O escracho das maquiagens colore a influência do teatro de revista; mas, na visão da diretora, o elenco está muito mais próximo dos clowns, gênero importante na história teatral por colocar a figura do palhaço como espelho da própria burguesia.
Abelardo I (Renata Ruggieri) e Abelardo II (Pedro Duarte), inclusive, ganham nessa remontagem a dinâmica das duplas trapalhadas tão presentes nos circos. O mesmo vale para o deboche com os intelectuais, incapazes de compreender o país e da família tradicional, tão hipócrita quanto sórdida, que Abelardo I herda ao se casar com Heloísa de Lesbos (Amanda Dias Duarte).
Aliás, se Oswald usa os nomes dos personagens para expor sua falsidade interna (o “de lesbos” não disfarça a brincadeira”), inflamando o esforço para não mostrarem como verdadeiramente são, Bianca mira em outro lugar: agora, no Brasil dividido, todo mundo pode ser o que quiser, só que a falta de compreensão política, social e histórica pode criar figuras medíocres. É só ver como a sexualidade de Totó Fruta do Conde (Tuca Nunes) e João das Divas (Fernanda Maldonado) parece naturalizada em cena sem que os personagens deixem de ser kitsch.

Para levantar o volume de sua encenação, Bianca, de muito criativo, usa a trilha sonora do espetáculo como elo com a outras montagens. “Yes, nós temos banana”, de Braguinha, imortalizada por Ney Matogrosso e presente na criação de Zé Celso, por exemplo, está lá, mas acompanhada por “Lucro”, do Baiana System. Em uma cena hilária, “Secretária”, de Amado Batista, traz o Brasil atual para dentro do texto. O cantor, conhecido de maneira pejorativa por “o rei das empregadas domésticas”, tem 74 anos e se casou com uma jovem de 23 anos… Mais “rei da vela” que isso, impossível.

(Dados fornecidos):
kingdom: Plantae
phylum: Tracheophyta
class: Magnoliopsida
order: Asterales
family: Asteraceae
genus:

(Problema proposto 1):
Quem interpreta Abelardo I, segundo o trecho selecionado?
(Problema proposto 2):
Liste todos os atores e atrizes citados no trecho selecionado.
(Problema proposto 3):
Transcreva, por favor, a parte do trecho selecionado que vai de "O escracho das" até "da própria burguesia.", inclusive.

(Resposta completa 1):
Renata Ruggieri.

(Resposta completa 2):
Renata Ruggieri, Pedro Duarte, Amanda Dias Duarte, Tuca Nunes, Fernanda Maldonado

(Resposta completa 3):
O escracho das maquiagens colore a influência do teatro de revista; mas, na visão da diretora, o elenco está muito mais próximo dos clowns, gênero importante na história teatral por colocar a figura do palhaço como espelho da própria burguesia.